This exercise calls for every line of the listing below that contains the word "class".
○ ○ ○ ○ ○
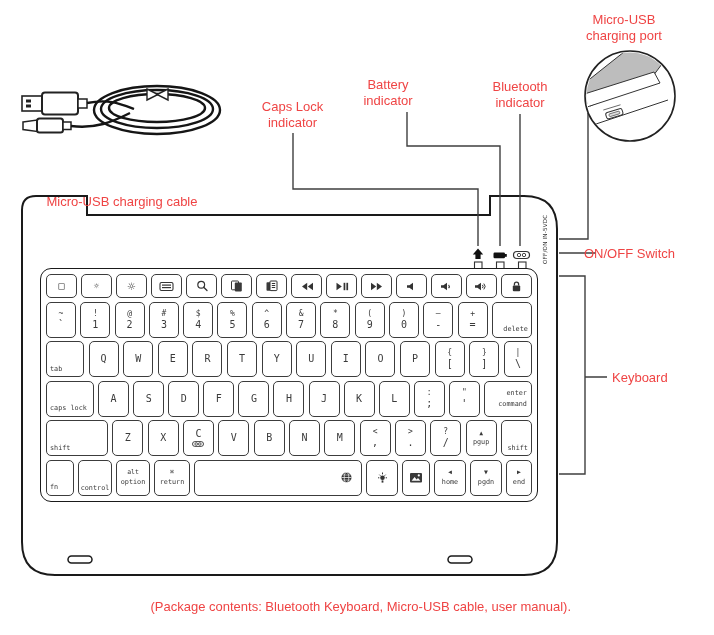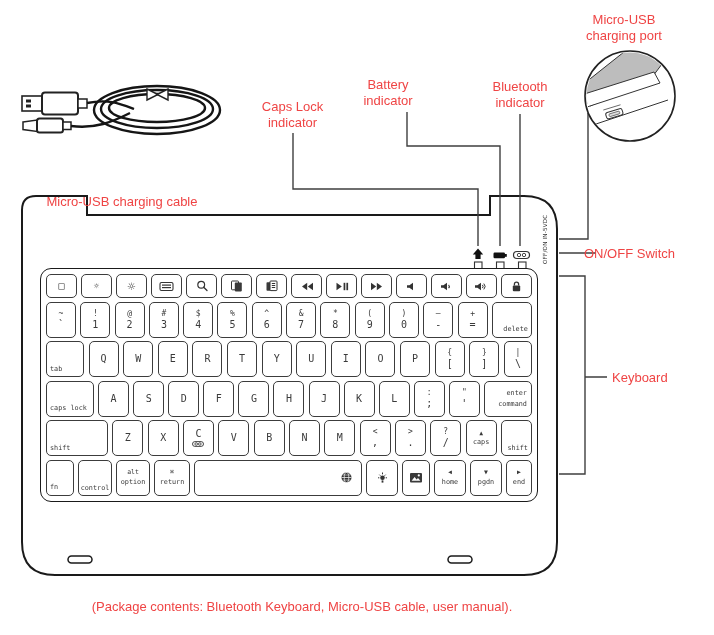--- a/index.html
+++ b/index.html
@@ -434,7 +434,7 @@
         </div>
         <div class="key two" style="flex: 0 0 31px;">
           <span class="tp">▲</span>
-          <span class="sm">caps</span>
+          <span class="sm">pgup</span>
         </div>
         <div class="key ar" style="flex: 0 0 31px;">
           <span class="sm">shift</span>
○ ○ ○ ○ ○
[Result for this task]:
         <div class="key two" style="flex: 0 0 31px;">
           <span class="tp">▲</span>
-          <span class="sm">caps</span>
+          <span class="sm">pgup</span>
         <div class="key ar" style="flex: 0 0 31px;">
           <span class="sm">shift</span>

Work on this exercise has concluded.